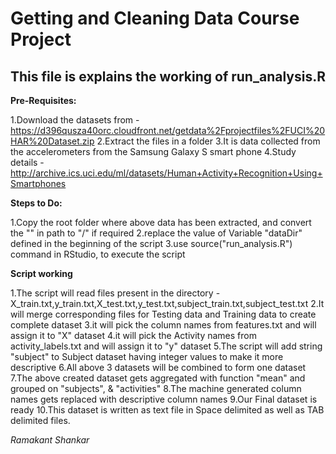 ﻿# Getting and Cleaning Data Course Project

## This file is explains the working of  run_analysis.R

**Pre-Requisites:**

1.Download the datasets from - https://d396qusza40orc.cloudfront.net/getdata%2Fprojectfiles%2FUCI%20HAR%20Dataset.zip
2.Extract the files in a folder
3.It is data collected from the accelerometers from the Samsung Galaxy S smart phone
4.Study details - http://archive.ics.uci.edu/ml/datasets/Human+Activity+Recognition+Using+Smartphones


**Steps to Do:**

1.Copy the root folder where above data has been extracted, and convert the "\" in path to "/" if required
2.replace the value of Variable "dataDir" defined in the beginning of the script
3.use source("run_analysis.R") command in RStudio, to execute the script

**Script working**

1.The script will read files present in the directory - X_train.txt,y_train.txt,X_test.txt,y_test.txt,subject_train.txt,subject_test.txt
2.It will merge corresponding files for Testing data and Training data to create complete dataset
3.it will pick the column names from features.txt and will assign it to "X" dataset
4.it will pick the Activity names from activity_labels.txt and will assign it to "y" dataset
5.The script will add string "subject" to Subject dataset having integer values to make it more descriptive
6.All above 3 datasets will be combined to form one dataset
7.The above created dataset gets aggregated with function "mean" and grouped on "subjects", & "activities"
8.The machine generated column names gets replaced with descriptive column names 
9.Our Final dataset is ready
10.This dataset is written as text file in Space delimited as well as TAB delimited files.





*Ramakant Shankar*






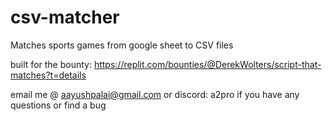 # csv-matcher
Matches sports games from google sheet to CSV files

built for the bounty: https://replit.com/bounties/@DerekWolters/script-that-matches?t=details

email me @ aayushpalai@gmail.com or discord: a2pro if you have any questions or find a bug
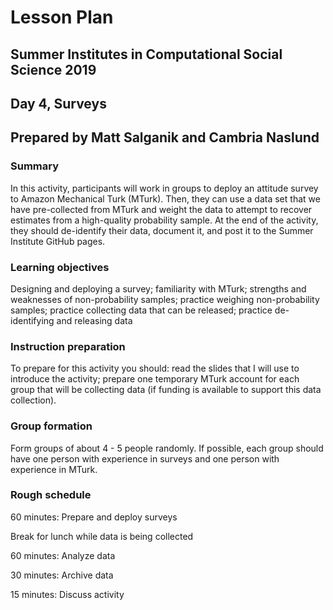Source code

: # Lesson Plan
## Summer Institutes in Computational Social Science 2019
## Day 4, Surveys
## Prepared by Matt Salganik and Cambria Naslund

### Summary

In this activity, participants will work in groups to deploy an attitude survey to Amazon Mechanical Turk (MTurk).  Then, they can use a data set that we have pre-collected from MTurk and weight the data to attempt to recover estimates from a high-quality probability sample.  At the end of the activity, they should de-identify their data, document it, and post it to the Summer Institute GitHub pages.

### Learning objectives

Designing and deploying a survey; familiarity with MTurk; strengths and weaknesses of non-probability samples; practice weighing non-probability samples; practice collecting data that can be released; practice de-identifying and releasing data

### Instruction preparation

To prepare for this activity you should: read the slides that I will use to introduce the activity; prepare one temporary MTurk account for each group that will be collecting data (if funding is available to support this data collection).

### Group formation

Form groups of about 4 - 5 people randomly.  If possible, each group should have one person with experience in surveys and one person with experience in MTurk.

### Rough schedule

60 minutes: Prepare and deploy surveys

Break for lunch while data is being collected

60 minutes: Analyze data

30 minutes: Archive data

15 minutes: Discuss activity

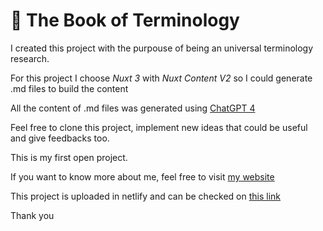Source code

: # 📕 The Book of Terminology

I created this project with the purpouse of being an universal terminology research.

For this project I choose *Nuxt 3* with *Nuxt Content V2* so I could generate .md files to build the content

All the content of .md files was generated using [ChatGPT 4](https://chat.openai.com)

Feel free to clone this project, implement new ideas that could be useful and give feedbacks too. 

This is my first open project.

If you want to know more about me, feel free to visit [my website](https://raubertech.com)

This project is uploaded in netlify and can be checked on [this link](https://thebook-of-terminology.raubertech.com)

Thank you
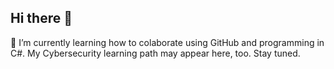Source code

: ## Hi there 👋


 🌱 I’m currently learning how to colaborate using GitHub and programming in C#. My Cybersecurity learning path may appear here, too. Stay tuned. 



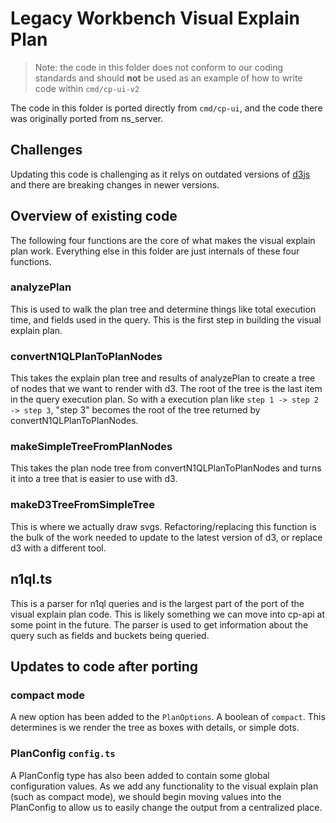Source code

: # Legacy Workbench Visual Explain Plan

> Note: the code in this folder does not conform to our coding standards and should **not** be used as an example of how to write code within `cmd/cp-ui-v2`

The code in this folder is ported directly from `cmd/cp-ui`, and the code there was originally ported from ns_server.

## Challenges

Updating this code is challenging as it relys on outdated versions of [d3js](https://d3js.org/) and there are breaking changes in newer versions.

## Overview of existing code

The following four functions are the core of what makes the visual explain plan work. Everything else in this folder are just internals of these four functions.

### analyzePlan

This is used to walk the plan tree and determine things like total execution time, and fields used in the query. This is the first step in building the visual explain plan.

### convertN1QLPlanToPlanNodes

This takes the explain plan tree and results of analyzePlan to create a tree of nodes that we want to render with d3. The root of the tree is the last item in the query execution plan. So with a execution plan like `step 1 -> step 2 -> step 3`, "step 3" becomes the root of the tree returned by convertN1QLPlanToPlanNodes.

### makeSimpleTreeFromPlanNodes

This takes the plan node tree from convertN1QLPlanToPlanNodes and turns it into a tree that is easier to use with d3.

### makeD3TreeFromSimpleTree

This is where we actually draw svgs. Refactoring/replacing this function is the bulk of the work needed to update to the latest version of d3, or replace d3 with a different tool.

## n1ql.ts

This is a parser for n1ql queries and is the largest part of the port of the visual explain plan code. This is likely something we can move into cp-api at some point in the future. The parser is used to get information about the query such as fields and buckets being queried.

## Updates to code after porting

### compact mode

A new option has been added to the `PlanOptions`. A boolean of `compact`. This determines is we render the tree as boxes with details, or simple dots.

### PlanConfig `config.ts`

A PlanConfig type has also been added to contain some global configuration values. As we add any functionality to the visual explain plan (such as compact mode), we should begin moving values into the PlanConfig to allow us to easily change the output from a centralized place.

━━━━━━━━━━━━━━━━━━━━━━━━━━━━━━

Render all of the data above as a Markdown table with the columns Row and Line, numbering each nonblank line in order and omitting blank lines. Leave the pictures out.

--- SOLUTION FOR THIS TASK ---
| Row | Line |
|---|---|
| 1 |  ﻿# Getting and Cleaning Data Course Project |
| 2 | ## This file is explains the working of  run_analysis.R |
| 3 | **Pre-Requisites:** |
| 4 | 1.Download the datasets from - https://d396qusza40orc.cloudfront.net/getdata%2Fprojectfiles%2FUCI%20HAR%20Dataset.zip |
| 5 | 2.Extract the files in a folder |
| 6 | 3.It is data collected from the accelerometers from the Samsung Galaxy S smart phone |
| 7 | 4.Study details - http://archive.ics.uci.edu/ml/datasets/Human+Activity+Recognition+Using+Smartphones |
| 8 | **Steps to Do:** |
| 9 | 1.Copy the root folder where above data has been extracted, and convert the "\" in path to "/" if required |
| 10 | 2.replace the value of Variable "dataDir" defined in the beginning of the script |
| 11 | 3.use source("run_analysis.R") command in RStudio, to execute the script |
| 12 | **Script working** |
| 13 | 1.The script will read files present in the directory - X_train.txt,y_train.txt,X_test.txt,y_test.txt,subject_train.txt,subject_test.txt |
| 14 | 2.It will merge corresponding files for Testing data and Training data to create complete dataset |
| 15 | 3.it will pick the column names from features.txt and will assign it to "X" dataset |
| 16 | 4.it will pick the Activity names from activity_labels.txt and will assign it to "y" dataset |
| 17 | 5.The script will add string "subject" to Subject dataset having integer values to make it more descriptive |
| 18 | 6.All above 3 datasets will be combined to form one dataset |
| 19 | 7.The above created dataset gets aggregated with function "mean" and grouped on "subjects", & "activities" |
| 20 | 8.The machine generated column names gets replaced with descriptive column names  |
| 21 | 9.Our Final dataset is ready |
| 22 | 10.This dataset is written as text file in Space delimited as well as TAB delimited files. |
| 23 | *Ramakant Shankar* |
| 24 |  # csv-matcher |
| 25 | Matches sports games from google sheet to CSV files |
| 26 | built for the bounty: https://replit.com/bounties/@DerekWolters/script-that-matches?t=details |
| 27 | email me @ aayushpalai@gmail.com or discord: a2pro if you have any questions or find a bug |
| 28 | Source code |
| 29 | : # Lesson Plan |
| 30 | ## Summer Institutes in Computational Social Science 2019 |
| 31 | ## Day 4, Surveys |
| 32 | ## Prepared by Matt Salganik and Cambria Naslund |
| 33 | ### Summary |
| 34 | In this activity, participants will work in groups to deploy an attitude survey to Amazon Mechanical Turk (MTurk).  Then, they can use a data set that we have pre-collected from MTurk and weight the data to attempt to recover estimates from a high-quality probability sample.  At the end of the activity, they should de-identify their data, document it, and post it to the Summer Institute GitHub pages. |
| 35 | ### Learning objectives |
| 36 | Designing and deploying a survey; familiarity with MTurk; strengths and weaknesses of non-probability samples; practice weighing non-probability samples; practice collecting data that can be released; practice de-identifying and releasing data |
| 37 | ### Instruction preparation |
| 38 | To prepare for this activity you should: read the slides that I will use to introduce the activity; prepare one temporary MTurk account for each group that will be collecting data (if funding is available to support this data collection). |
| 39 | ### Group formation |
| 40 | Form groups of about 4 - 5 people randomly.  If possible, each group should have one person with experience in surveys and one person with experience in MTurk. |
| 41 | ### Rough schedule |
| 42 | 60 minutes: Prepare and deploy surveys |
| 43 | Break for lunch while data is being collected |
| 44 | 60 minutes: Analyze data |
| 45 | 30 minutes: Archive data |
| 46 | 15 minutes: Discuss activity |
| 47 | Source code |
| 48 | : # 📕 The Book of Terminology |
| 49 | I created this project with the purpouse of being an universal terminology research. |
| 50 | For this project I choose *Nuxt 3* with *Nuxt Content V2* so I could generate .md files to build the content |
| 51 | All the content of .md files was generated using [ChatGPT 4](https://chat.openai.com) |
| 52 | Feel free to clone this project, implement new ideas that could be useful and give feedbacks too.  |
| 53 | This is my first open project. |
| 54 | If you want to know more about me, feel free to visit [my website](https://raubertech.com) |
| 55 | This project is uploaded in netlify and can be checked on [this link](https://thebook-of-terminology.raubertech.com) |
| 56 | Thank you |
| 57 | Source code |
| 58 | : ## Hi there 👋 |
| 59 |  🌱 I’m currently learning how to colaborate using GitHub and programming in C#. My Cybersecurity learning path may appear here, too. Stay tuned.  |
| 60 | Source code |
| 61 | : # Legacy Workbench Visual Explain Plan |
| 62 | > Note: the code in this folder does not conform to our coding standards and should **not** be used as an example of how to write code within `cmd/cp-ui-v2` |
| 63 | The code in this folder is ported directly from `cmd/cp-ui`, and the code there was originally ported from ns_server. |
| 64 | ## Challenges |
| 65 | Updating this code is challenging as it relys on outdated versions of [d3js](https://d3js.org/) and there are breaking changes in newer versions. |
| 66 | ## Overview of existing code |
| 67 | The following four functions are the core of what makes the visual explain plan work. Everything else in this folder are just internals of these four functions. |
| 68 | ### analyzePlan |
| 69 | This is used to walk the plan tree and determine things like total execution time, and fields used in the query. This is the first step in building the visual explain plan. |
| 70 | ### convertN1QLPlanToPlanNodes |
| 71 | This takes the explain plan tree and results of analyzePlan to create a tree of nodes that we want to render with d3. The root of the tree is the last item in the query execution plan. So with a execution plan like `step 1 -> step 2 -> step 3`, "step 3" becomes the root of the tree returned by convertN1QLPlanToPlanNodes. |
| 72 | ### makeSimpleTreeFromPlanNodes |
| 73 | This takes the plan node tree from convertN1QLPlanToPlanNodes and turns it into a tree that is easier to use with d3. |
| 74 | ### makeD3TreeFromSimpleTree |
| 75 | This is where we actually draw svgs. Refactoring/replacing this function is the bulk of the work needed to update to the latest version of d3, or replace d3 with a different tool. |
| 76 | ## n1ql.ts |
| 77 | This is a parser for n1ql queries and is the largest part of the port of the visual explain plan code. This is likely something we can move into cp-api at some point in the future. The parser is used to get information about the query such as fields and buckets being queried. |
| 78 | ## Updates to code after porting |
| 79 | ### compact mode |
| 80 | A new option has been added to the `PlanOptions`. A boolean of `compact`. This determines is we render the tree as boxes with details, or simple dots. |
| 81 | ### PlanConfig `config.ts` |
| 82 | A PlanConfig type has also been added to contain some global configuration values. As we add any functionality to the visual explain plan (such as compact mode), we should begin moving values into the PlanConfig to allow us to easily change the output from a centralized place. |